— Given passage —

---

“History shows that no nation has reached its full potential, politically, socially or economically, when its women cannot control their fertility. Once they can, that nation’s most valuable resource, brainpower, is doubled if not more.”
I began my residency training in obstetrics and gynecology in 1965. It was eight years prior to Roe v. Wade. Abortion was illegal. Yet countless numbers of women were hospitalized because they had had an incomplete abortion. The “abortion” had been induced and conducted under very questionable, often dangerous circumstances.
Early in my residency training in obstetrics and gynecology, I was assigned a patient who was bleeding. She had been admitted with a diagnosis of incomplete abortion, an induced abortion. I examined her vagina. There, I saw bleeding from two lesions. I knew this was not an incomplete abortion but I didn’t know what it was. So, having no idea what I was seeing, I called my attending physician. He quickly recognized that the lesions were the result of chemical burns of the vagina.

---

— Given entries —
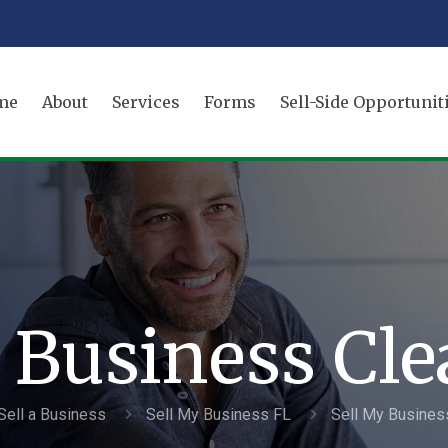
me
About
Services
Forms
Sell-Side Opportunit
 Business Cl
Sell a Business
Sell My Business FL
Sell My Busines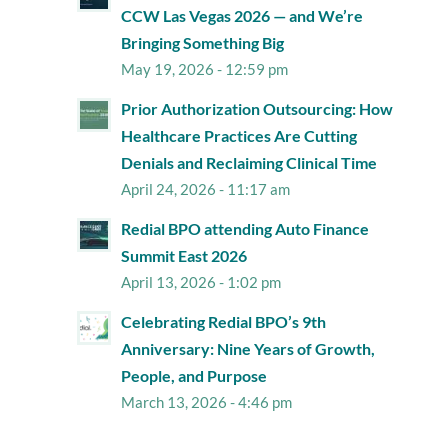
CCW Las Vegas 2026 — and We’re
Bringing Something Big
May 19, 2026 - 12:59 pm
Prior Authorization Outsourcing: How
Healthcare Practices Are Cutting
Denials and Reclaiming Clinical Time
April 24, 2026 - 11:17 am
Redial BPO attending Auto Finance
Summit East 2026
April 13, 2026 - 1:02 pm
Celebrating Redial BPO’s 9th
Anniversary: Nine Years of Growth,
People, and Purpose
March 13, 2026 - 4:46 pm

---

— Actions to take —
1. In the passage on abortion before Roe v. Wade, what did the attending physician recognize the patient's lesions to be?
2. Sum up the passage on abortion before Roe v. Wade in two sentences.
3. Duplicate the part of the passage on abortion before Roe v. Wade starting at "I began my residency" and ending at "often dangerous circumstances.".

— Set of answers —
1. Chemical burns of the vagina.

2. The writer began residency training in obstetrics and gynecology in 1965, eight years before Roe v. Wade, when abortion was illegal yet countless women were hospitalized after incomplete abortions induced under questionable, often dangerous circumstances. Early in that training, a bleeding patient admitted with a diagnosis of incomplete abortion had two vaginal lesions, which the attending physician recognized as chemical burns.

3.
I began my residency training in obstetrics and gynecology in 1965. It was eight years prior to Roe v. Wade. Abortion was illegal. Yet countless numbers of women were hospitalized because they had had an incomplete abortion. The “abortion” had been induced and conducted under very questionable, often dangerous circumstances.